• The task
Rewrite all the rows below, swapping "April 16, 2024" for "April 17, 2024" wherever it appears and keeping every other line unchanged.
(Provided material Opens)
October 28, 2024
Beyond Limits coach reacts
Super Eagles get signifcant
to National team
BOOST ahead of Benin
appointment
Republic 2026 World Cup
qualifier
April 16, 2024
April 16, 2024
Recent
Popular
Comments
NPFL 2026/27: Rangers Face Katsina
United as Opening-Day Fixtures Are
(Provided material Closes)
• Your response
October 28, 2024
Beyond Limits coach reacts
Super Eagles get signifcant
to National team
BOOST ahead of Benin
appointment
Republic 2026 World Cup
qualifier
April 17, 2024
April 17, 2024
Recent
Popular
Comments
NPFL 2026/27: Rangers Face Katsina
United as Opening-Day Fixtures Are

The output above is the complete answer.